At the centre of the angst is the notable difference in business models between TSMC and Intel and the direction of travel of the chip industry.
Intel is still far and away the largest of the chipmakers and it still commands the majority of profits made by the industry, but is its way of doing business increasingly an anachronism?
Intel is a vertically integrated company that both designs and makes its chips.
However, competitor TSMC makes chips to order that are designed by others. It seems to have developed more flexible and robust manufacturing processes, as it proves itself adept at meeting the manufacturing needs of different types of chip design.
Slow to grasp the importance of AI
Intel is still dominant in the manufacture of chips for PCs, however, but in other fast-growing areas, that’s not the situation.
Chips geared for the specific computational needs of artificial intelligence (AI), to perform machine-learning tasks, for example, or natural-language processing, has seen the likes of Nvidia moving ahead.
Graphical Processing Units (GPUs) – specialised chips that do what they say on the tin and are dedicated to running graphics in both consoles and PCs, have proven to be suitable for machine-learning. Intel, despite acquisitions in the area, has been slow to keep up.
Another fast-growing sector is computationally-intensive video rendering, again where Intel has proven a sluggish competitor.
And this is before we get started on the chips inside smartphone’s, where ARM’s (owned by Softbank) low-power chip designs are dominant.
Indeed it was in designing and manufacturing for smartphones that the split – between design on the one hand and the foundry fabricators on the other – first arose, and has now become the preferred approach for that part of int industry.
Looking at this landscape then, has provided shareholders with much food for thought – and many reasons to be vexatious and impatient with Intels execution slips.
Bernstein analyst Stacy Rasgon has downgraded the stock to under-perform: “From here we see things growing increasingly painful as 7nm delays are likely to overshadow anything good they can put forth, while magnifying any negative events, all while they fight an existential conflict with themselves as they attempt to figure a way out of the hole they have dug.”
Panic selling a signal for contrarians to buy Intel?
However, writing off Intel would be foolish.
Selling the stock as you drop it into the “legacy company” bucket is likely a serious misreading of where things really stand on wider view.
Think about what Apple is doing.

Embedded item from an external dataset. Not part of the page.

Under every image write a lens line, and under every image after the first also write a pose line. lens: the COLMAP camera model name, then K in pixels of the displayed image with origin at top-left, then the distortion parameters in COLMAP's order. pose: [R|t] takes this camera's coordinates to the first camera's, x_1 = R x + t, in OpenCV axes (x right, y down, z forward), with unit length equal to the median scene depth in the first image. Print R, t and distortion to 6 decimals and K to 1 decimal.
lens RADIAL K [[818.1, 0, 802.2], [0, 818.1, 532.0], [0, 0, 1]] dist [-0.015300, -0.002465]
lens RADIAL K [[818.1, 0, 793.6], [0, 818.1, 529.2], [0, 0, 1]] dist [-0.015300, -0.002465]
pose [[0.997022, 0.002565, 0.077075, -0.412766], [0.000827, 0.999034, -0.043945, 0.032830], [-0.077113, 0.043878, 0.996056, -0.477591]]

Sure, it isn’t making its chips but it is designing some of them.
That gives it more control and arguably helps it to deliver performance gains because of its greater control over integration of all the moving parts that go into an iPhone, and also its desktop and laptop computers as it lets Intel go.

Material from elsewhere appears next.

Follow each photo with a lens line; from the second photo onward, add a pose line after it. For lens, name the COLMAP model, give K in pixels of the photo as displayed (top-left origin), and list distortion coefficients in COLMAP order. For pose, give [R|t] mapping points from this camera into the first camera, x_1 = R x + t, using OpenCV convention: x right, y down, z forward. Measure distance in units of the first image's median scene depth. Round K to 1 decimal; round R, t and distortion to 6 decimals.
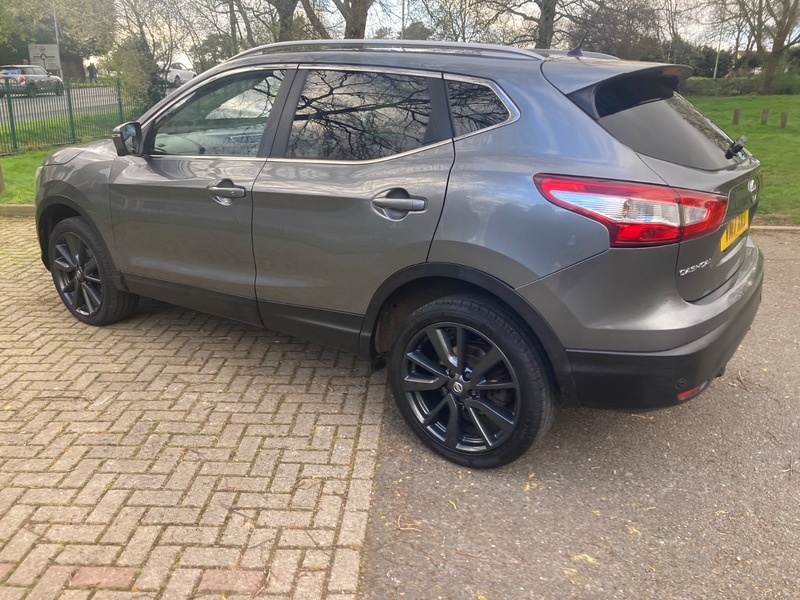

In other words, there are advantages that follow from being a vertical that Intel can still leverage. Certainly, it needs to overcome whatever institutional friction might be responsible for the missteps at the shopfloor level.

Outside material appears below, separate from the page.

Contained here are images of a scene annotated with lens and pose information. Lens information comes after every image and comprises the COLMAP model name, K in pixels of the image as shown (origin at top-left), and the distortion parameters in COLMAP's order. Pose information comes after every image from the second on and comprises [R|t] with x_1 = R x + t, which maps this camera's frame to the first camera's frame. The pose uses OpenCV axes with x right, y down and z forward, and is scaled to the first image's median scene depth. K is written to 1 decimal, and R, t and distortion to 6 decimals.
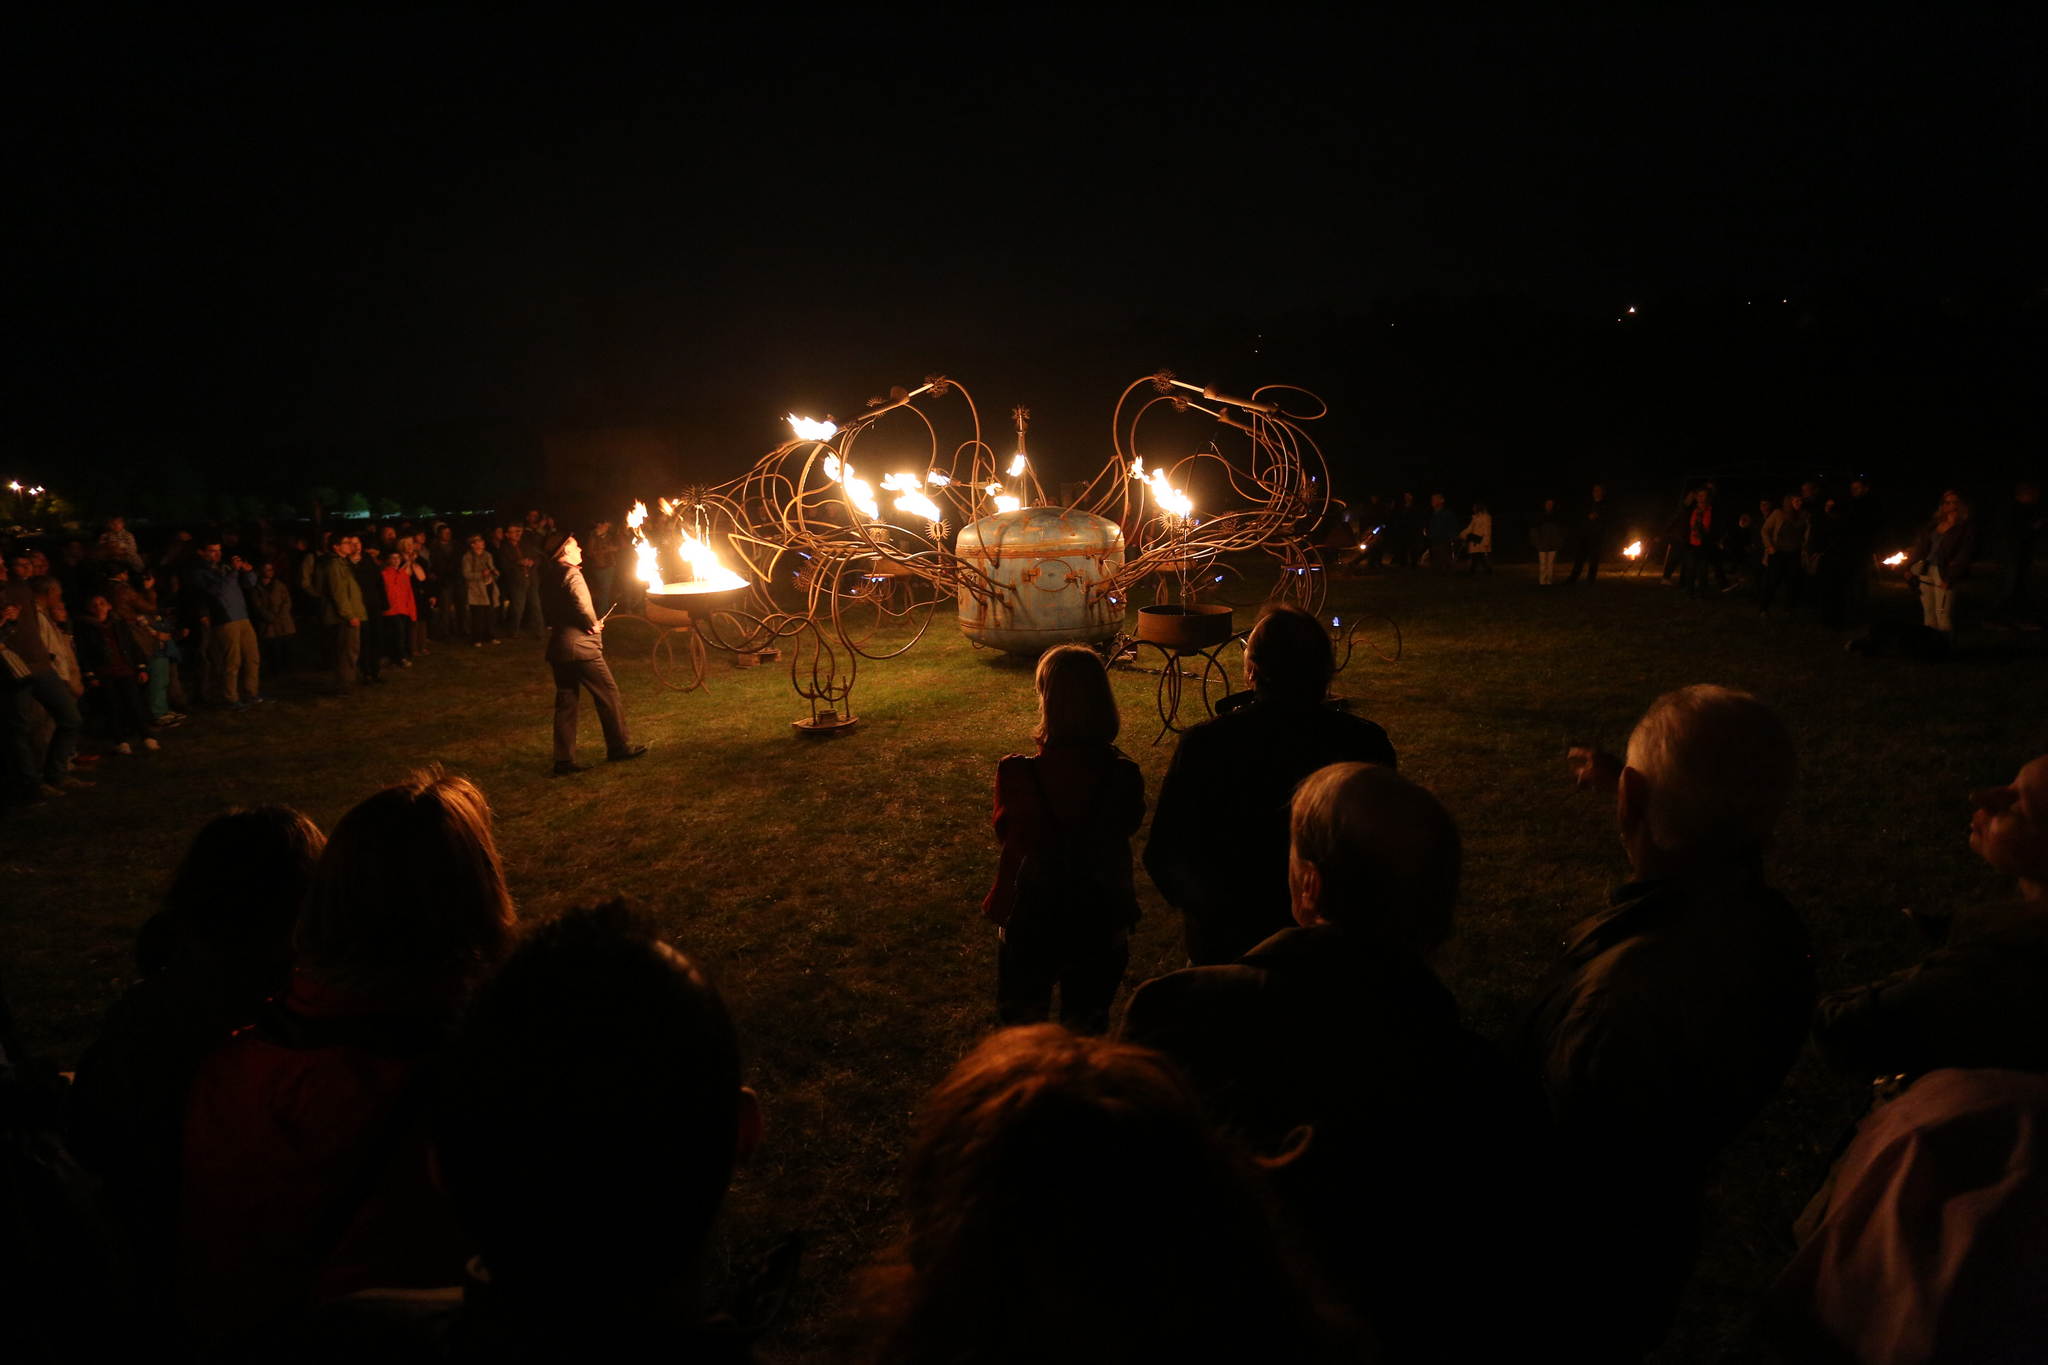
lens RADIAL K [[1006.3, 0, 1019.7], [0, 1006.3, 674.3], [0, 0, 1]] dist [-0.075504, 0.035540]
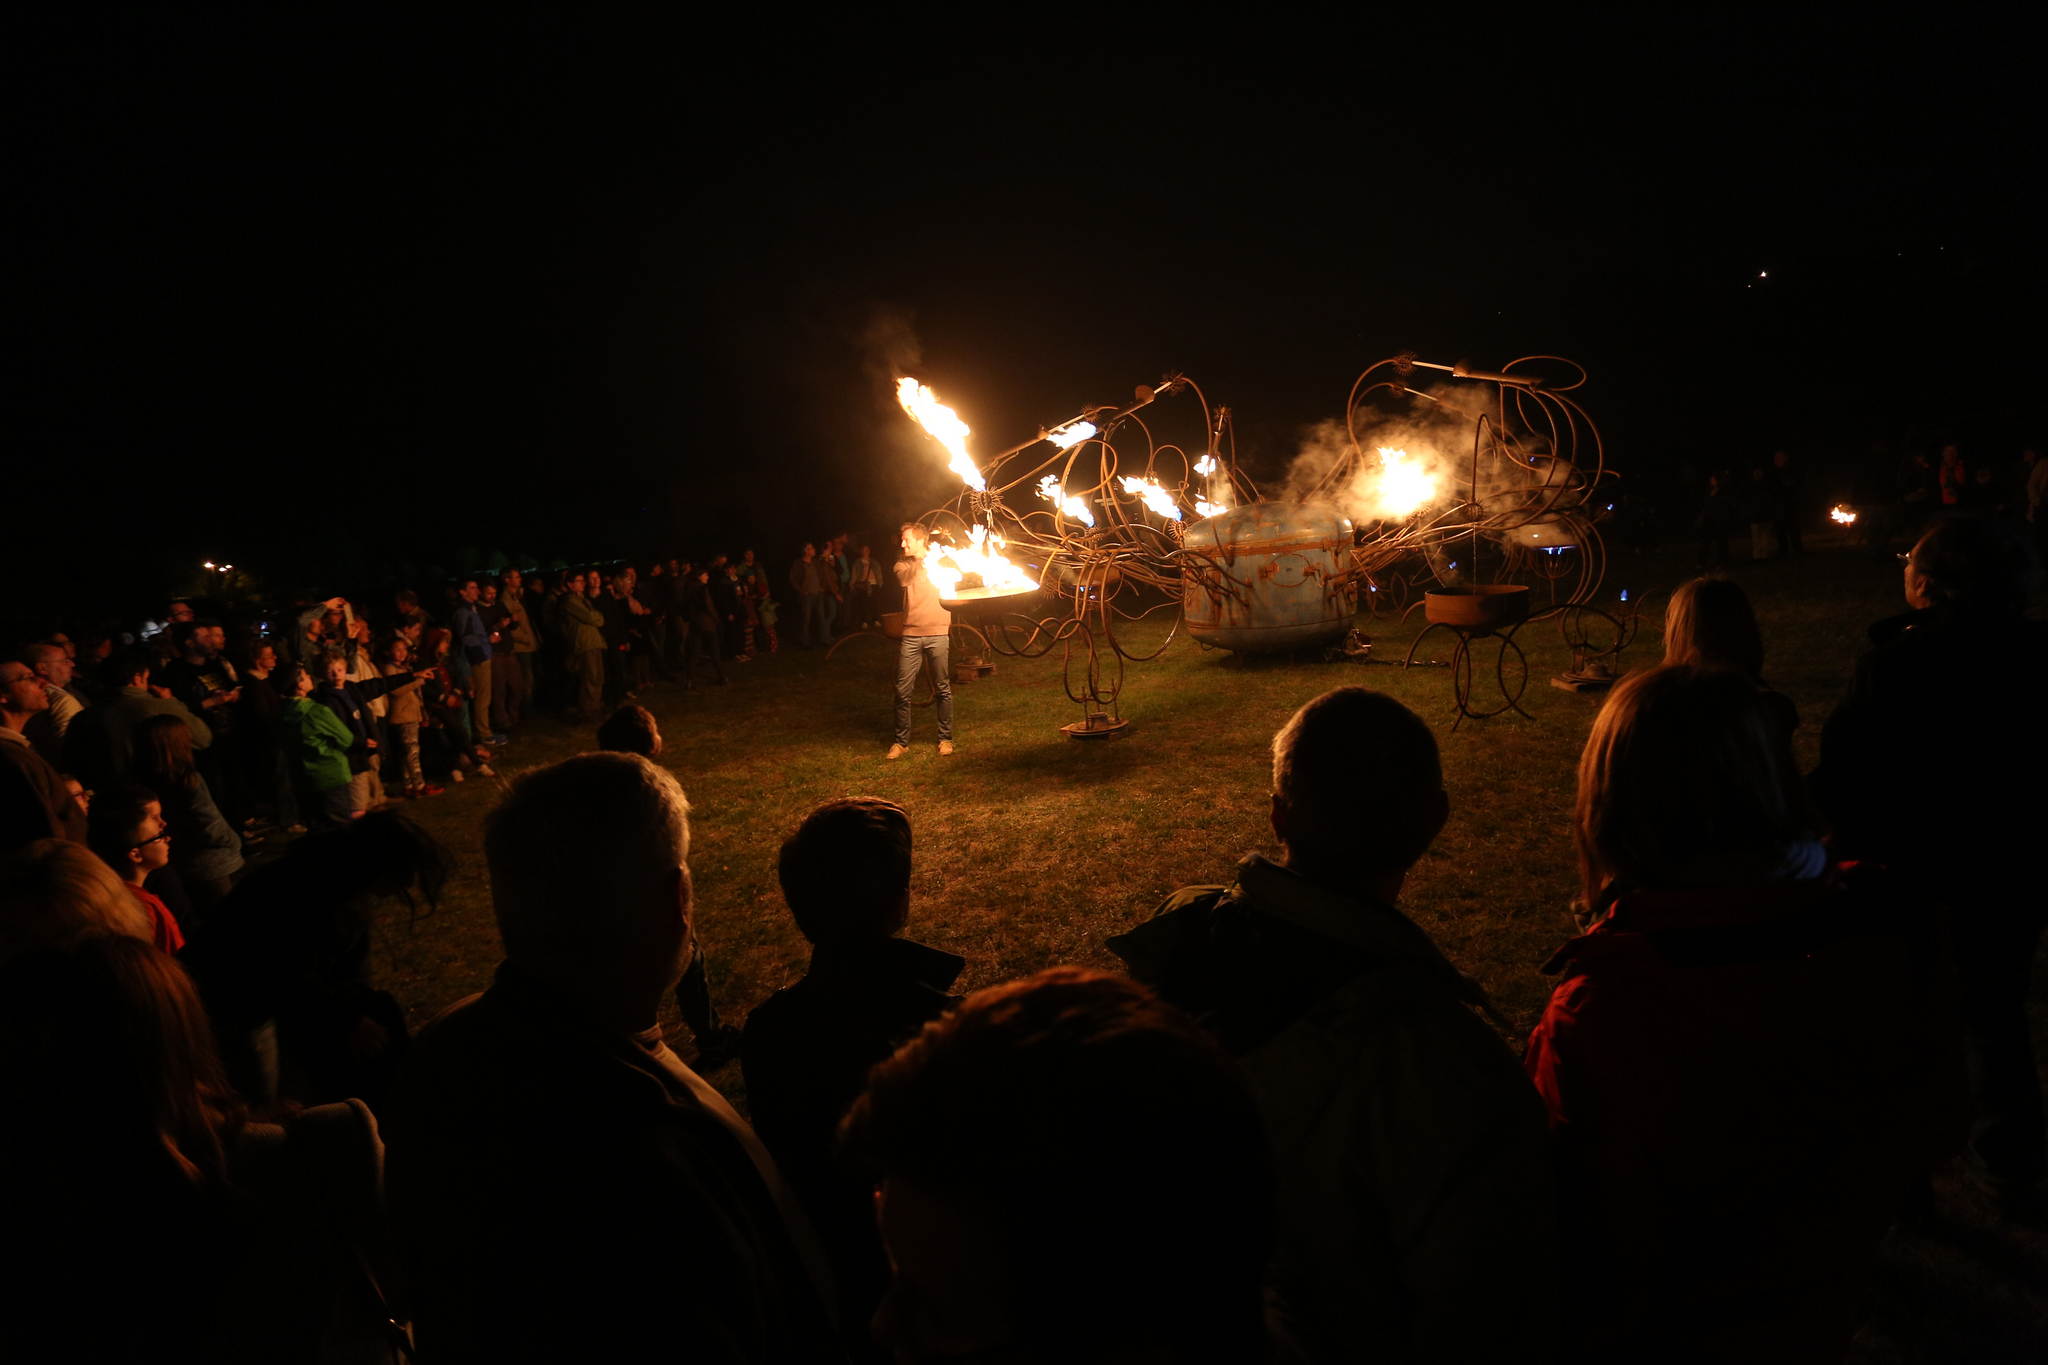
lens RADIAL K [[1006.3, 0, 1019.7], [0, 1006.3, 674.3], [0, 0, 1]] dist [-0.075504, 0.035540]
pose [[0.992924, -0.050574, -0.107442, -0.136176], [0.048297, 0.998552, -0.023694, 0.014266], [0.108484, 0.018337, 0.993929, 0.004348]]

But just as the South East Asia manufacturers lent on American expertise to get their chipmakers off the ground in the first place, Intel will probably not be proud about helping that information and know-how reverse if required.
As mentioned, Intel has shown itself not to be averse to an acquisition or two to plug whatever gaps it must, seen in the purchase of Nervana and Habana.
And let’s not forget that although Nvidia, AMD and TSMC may have been growing faster over the past few years, Intel has still be growing, even if its valuation lags those of smaller competitors.
Intel profit of $21 billion in 2019 was more than the combined total of profits made by Nvidia, AMD and TSMC by 40%.
Intel has plenty have fight in it yet, which means that this pullback looks decidedly overdone.